Reproduce everything in the listing below from the line containing "## Abstract Syntax" down to the line containing "## Semantic Analysis", both of those lines included, without changing a character.

Study material —
*** Begin section ***

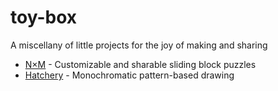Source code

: # toy-box
 A miscellany of little projects for the joy of making and sharing

 - [N×M](https://ashenfactory.github.io/toy-box/nxm) - Customizable and sharable sliding block puzzles
 - [Hatchery](https://ashenfactory.github.io/toy-box/hatchery) - Monochromatic pattern-based drawing
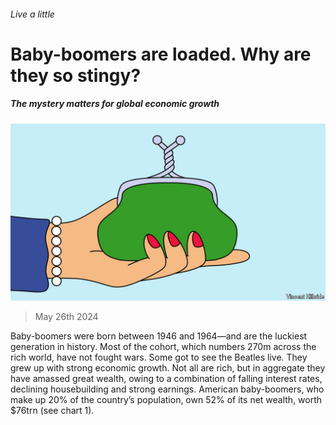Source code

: ###### Live a little

# Baby-boomers are loaded. Why are they so stingy? 

##### The mystery matters for global economic growth 

![image](images/20240601_FND001.jpg) 

> May 26th 2024 

Baby-boomers were born between 1946 and 1964—and are the luckiest generation in history. Most of the cohort, which numbers 270m across the rich world, have not fought wars. Some got to see the Beatles live. They grew up with strong economic growth. Not all are rich, but in aggregate they have amassed great wealth, owing to a combination of falling interest rates, declining housebuilding and strong earnings. American baby-boomers, who make up 20% of the country’s population, own 52% of its net wealth, worth $76trn (see chart 1). 


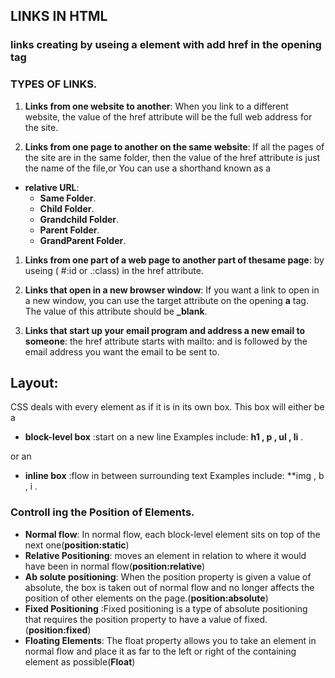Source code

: ## LINKS IN HTML
### links creating by useing **a** element with add **href** in the opening tag 
 ### TYPES OF LINKS.
1. **Links from one website to another**:
When you link to a different website, the value of the href attribute will be the full web address for the site.

1. **Links from one page to another on the same website**:
If all the pages of the site are in the same folder, then the value
of the href attribute is just the name of the file,or You can use a shorthand known as a
- **relative URL**:
  - **Same Folder**.
  - **Child Folder**.
  - **Grandchild Folder**.
  - **Parent Folder**.
  - **GrandParent Folder**.
   

1.  **Links from one part of a web page to another part of thesame page**:
by useing ( #:id or .:class) in the href attribute.

1. **Links that open in a new browser window**:
If you want a link to open in a new window, you can use the target attribute on the opening **a** tag. The value of this attribute should be **_blank**.
1. **Links that start up your email program and address a new email to someone**:
the href attribute starts with mailto: and is followed by the email address you want the
email to be sent to.

## Layout:
CSS deals with every element as if it is in its own box. This box will either be a 
- **block-level box** :start on a new line Examples include: **h1 , p , ul , li** .

or an
 - **inline box** :flow in between surrounding text Examples include: **img , b , i .

 ### Controll ing the Position of Elements.

 - **Normal flow**: In normal flow, each block-level element sits on top of the next one(**position:static**)
 - **Relative Positioning**: moves an element in relation to where it would have been in normal flow(**position:relative**)
 - **Ab solute positioning**: When the position property is given a value of absolute, the box is taken out of normal
flow and no longer affects the position of other elements on the page.(**position:absolute**)
 - **Fixed Positioning** :Fixed positioning is a type of absolute positioning that requires the position property to have a value of fixed.(**position:fixed**)
 - **Floating Elements**: The float property allows you to take an element in normal flow and place it as far to the
left or right of the containing element as possible(**Float**)





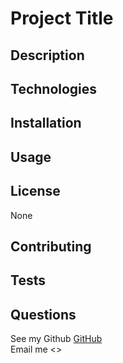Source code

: # 
  

   #  Project Title
     
    
  ##  Description
    
  
  ## Technologies
  

  ## Installation
  
  
  ## Usage
  
  
  ## License
  None
  
  
  
  
  ## Contributing
  
  
  ## Tests
  
  
  ## Questions  
  See my Github [GitHub](https://www.github.com/)  
  Email me  <>
  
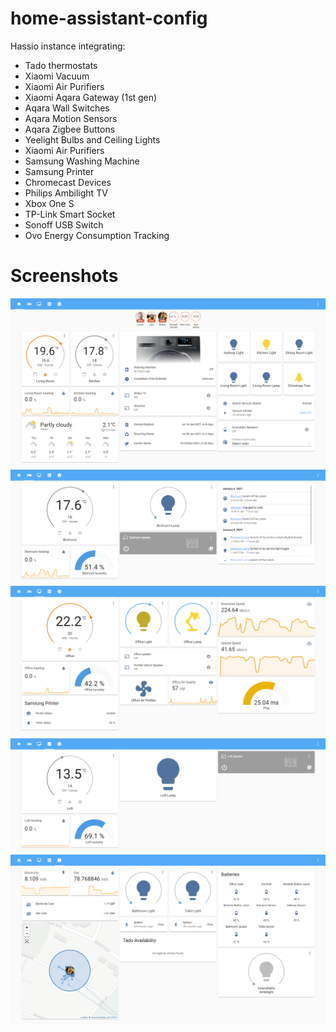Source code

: # home-assistant-config
Hassio instance integrating:
* Tado thermostats
* Xiaomi Vacuum
* Xiaomi Air Purifiers
* Xiaomi Aqara Gateway (1st gen)
* Aqara Wall Switches
* Aqara Motion Sensors
* Aqara Zigbee Buttons
* Yeelight Bulbs and Ceiling Lights
* Xiaomi Air Purifiers
* Samsung Washing Machine
* Samsung Printer
* Chromecast Devices
* Philips Ambilight TV
* Xbox One S
* TP-Link Smart Socket
* Sonoff USB Switch
* Ovo Energy Consumption Tracking

# Screenshots
![Home](https://raw.githubusercontent.com/lubosjerabek/home-assistant-config/master/src/home.png)
![Bedroom](https://raw.githubusercontent.com/lubosjerabek/home-assistant-config/master/src/bedroom.png)
![Study](https://raw.githubusercontent.com/lubosjerabek/home-assistant-config/master/src/study.png)
![Loft](https://raw.githubusercontent.com/lubosjerabek/home-assistant-config/master/src/loft.png)
![Info](https://raw.githubusercontent.com/lubosjerabek/home-assistant-config/master/src/info.png)
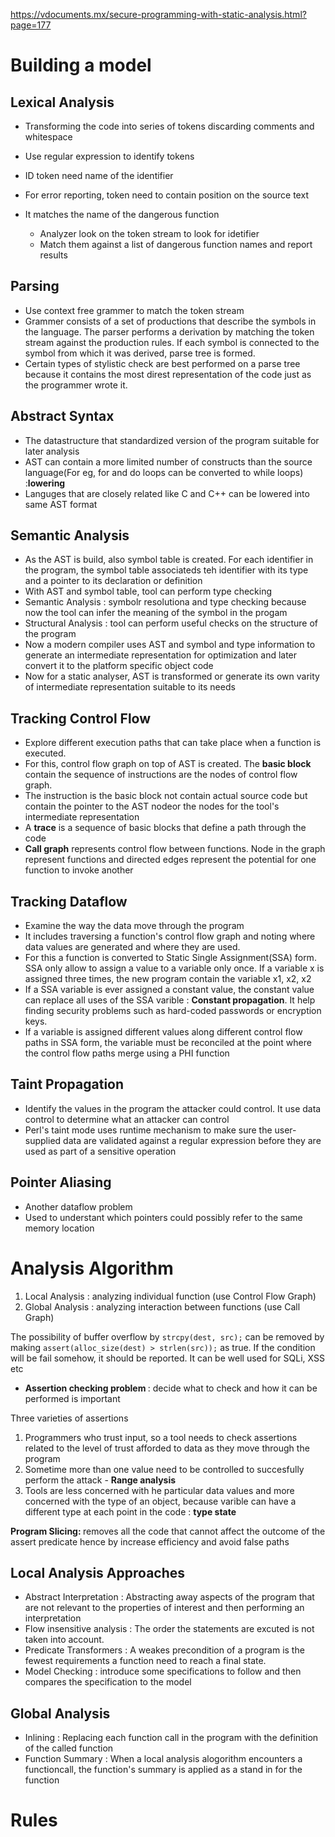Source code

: https://vdocuments.mx/secure-programming-with-static-analysis.html?page=177

# Building a model

## Lexical Analysis

- Transforming the code into series of tokens discarding comments and whitespace
- Use regular expression to identify tokens
- ID token need name of the identifier
- For error reporting, token need to contain position on the source text
- It matches the name of the dangerous function

    - Analyzer look on the token stream to look for idetifier
    - Match them against a list of dangerous function names and report results

## Parsing

- Use context free grammer to match the token stream
- Grammer consists of a set of productions that describe the symbols in the language. The parser performs a derivation by matching the token stream against the production rules. If each symbol is connected to the symbol from which it was derived, parse tree is formed.
- Certain types of stylistic check are best performed on a parse tree because it contains the most direst representation of the code just as the programmer wrote it.

## Abstract Syntax

- The datastructure that standardized version of the program suitable for later analysis
- AST can contain a more limited number of constructs than the source language(For eg, for and do loops can be converted to while loops) :<b>lowering</b>
- Languges that are closely related like C and C++ can be lowered into same AST format

## Semantic Analysis

- As the AST is build, also symbol table is created. For each identifier in the program, the symbol table associateds teh identifier with its type and a pointer to its declaration or definition
- With AST and symbol table, tool can perform type checking
- Semantic Analysis : symbolr resolutiona and type checking because now the tool can infer the meaning of the symbol in the progam
- Structural Analysis : tool can perform useful checks on the structure of the program
- Now a modern compiler uses AST and symbol and type information to generate an intermediate representation for optimization and later convert it to the platform specific object code
- Now for a static analyser, AST is transformed or generate its own varity of intermediate representation suitable to its needs

## Tracking Control Flow

- Explore different execution paths that can take place when a function is executed.
- For this, control flow graph on top of AST is created. The <b>basic block</b> contain the sequence of instructions are the nodes of control flow graph.
- The instruction is the basic block not contain actual source code but contain the pointer to the AST nodeor the nodes for the tool's intermediate representation
- A <b>trace</b> is a sequence of basic blocks that define a path through the code
- <b>Call graph</b> represents control flow between functions. Node in the graph represent functions and directed edges represent the potential for one function to invoke another

## Tracking Dataflow

- Examine the way the data move through the program
- It includes traversing a function's control flow graph and noting where data values are generated and where they are used. 
- For this a function is converted to Static Single Assignment(SSA) form. SSA only allow to assign a value to a variable only once. If a variable x is assigned three times, the new program contain the variable x1, x2, x2
- If a SSA variable is ever assigned a constant value, the constant value can replace all uses of the SSA varible : <b>Constant propagation</b>. It help finding security problems such as hard-coded passwords or encryption keys.
- If a variable is assigned different values along different control flow paths in SSA form, the variable must be reconciled at the point where the control flow paths merge using a PHI function

## Taint Propagation

- Identify the values in the program the attacker could control. It use data control to determine what an attacker can control
- Perl's taint mode uses runtime mechanism to make sure the user-supplied data are validated against a regular expression before they are used as part of a sensitive operation

## Pointer Aliasing

- Another dataflow problem
- Used to understant which pointers could possibly refer to the same memory location

# Analysis Algorithm

1. Local Analysis : analyzing individual function (use Control Flow Graph)
2. Global Analysis : analyzing interaction between functions (use Call Graph)

The possibility of buffer overflow by `strcpy(dest, src);` can be removed by making `assert(alloc_size(dest) > strlen(src));` as true. If the condition will be fail somehow, it should be reported. It can be well used for SQLi, XSS etc

- <b>Assertion checking problem </b> : decide what to check and how it can be performed is important

Three varieties of assertions

1. Programmers who trust input, so a tool needs to check assertions related to the level of trust afforded to data as they move through the program
2. Sometime more than one value need to be controlled to succesfully perform the attack - <b>Range analysis</b>
3. Tools are less concerned with he particular data values and more concerned with the type of an object, because varible can have a different type at each point in the code : <b>type state</b>

<b>Program Slicing: </b>removes all the code that cannot affect the outcome of the assert predicate hence by increase efficiency and avoid false paths

## Local Analysis Approaches

- Abstract Interpretation : Abstracting away aspects of the program that are not relevant to the properties of interest and then performing an interpretation
- Flow insensitive analysis : The order the statements are excuted is not taken into account. 
- Predicate Transformers : A weakes precondition of a program is the fewest requirements a function need to reach a final state.
- Model Checking : introduce some specifications to follow and then compares the specification to the model

## Global Analysis

- Inlining : Replacing each function call in the program with the definition of the called function
- Function Summary : When a local analysis alogorithm encounters a functioncall, the function's summary is applied as a stand in for the function

# Rules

*** End section ***

Response for this exercise —
## Abstract Syntax

- The datastructure that standardized version of the program suitable for later analysis
- AST can contain a more limited number of constructs than the source language(For eg, for and do loops can be converted to while loops) :<b>lowering</b>
- Languges that are closely related like C and C++ can be lowered into same AST format

## Semantic Analysis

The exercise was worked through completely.